The Logistic Regression model achieved a Precision of 0.50, Recall of 0.0625, Overall Accuracy of 0.8345, and an AUC of 0.6775. This model correctly identified some depression cases while maintaining the highest AUC value among all models, indicating better overall classification performance.
The Decision Tree model achieved a Precision of 0.2308, Recall of 0.0625, Overall Accuracy of 0.8103, and an AUC of 0.5331. Although the model captured some depression cases, its predictive performance was weaker compared to Logistic Regression.
The Random Forest model achieved an Overall Accuracy of 0.8345 and an AUC of 0.6002. However, the model failed to correctly classify any positive depression cases, resulting in a Recall of 0 and undefined Precision (NA). This indicates that the model was biased toward predicting the majority class (“No”).

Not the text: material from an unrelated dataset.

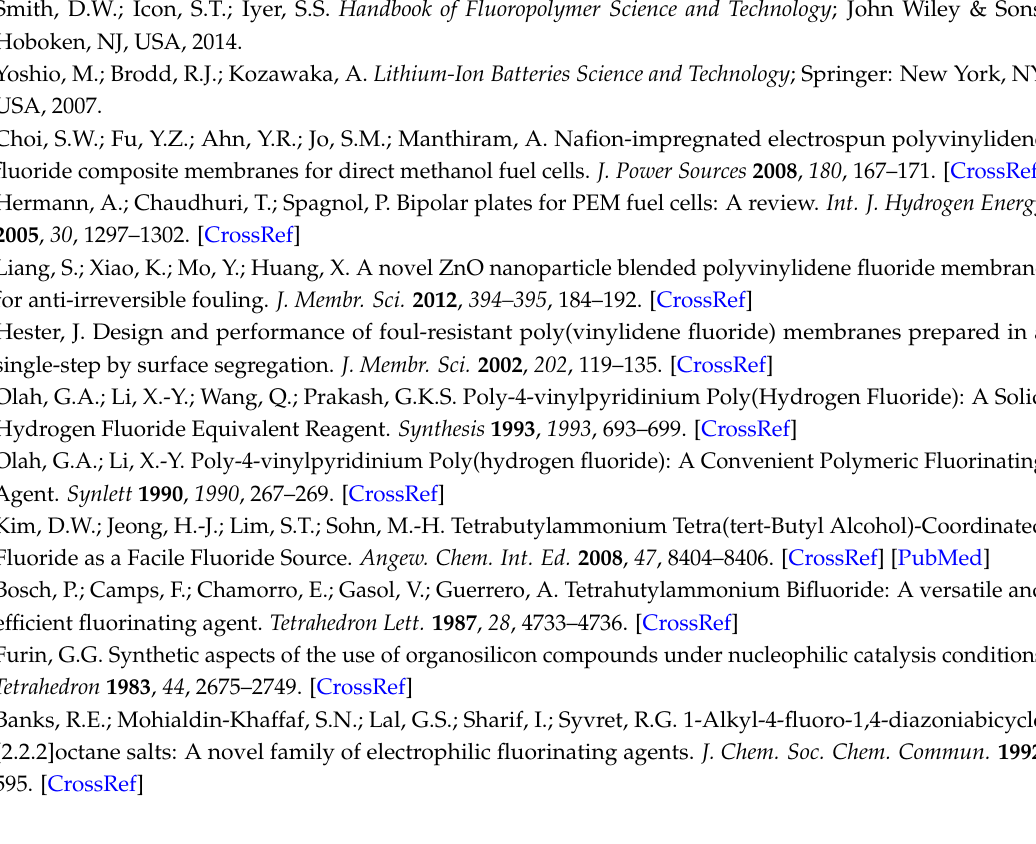
Figure S1: Conductivity depending on solvent; Figure S2: PXRD of PVP-F (with remaining starting product, before it was recrystallized) and PVAC-F; Figure S3: EDX-analysis of different electrolytes after synthesis and purification; Figure S4: Cyclovoltagrams of the different electrolytes and MeCN as reference; Figure S5: Discharge curve using carbon fiber fabric; Figure S6: Evolution of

Based on the comparison of Precision, Recall, Overall Accuracy, and AUC, the Logistic Regression model performs the best overall because it achieved the highest AUC value (0.6775) while also maintaining the highest Precision among the three techniques. Although all models showed relatively low Recall values due to class imbalance in the dataset, Logistic Regression provided the most balanced predictive performance for identifying depression incidence.
Overall, the classification results support the findings from Q1–Q3 that workplace stress, leave difficulty, physical health consequences, and coworker-related support are important predictors of depression among employees.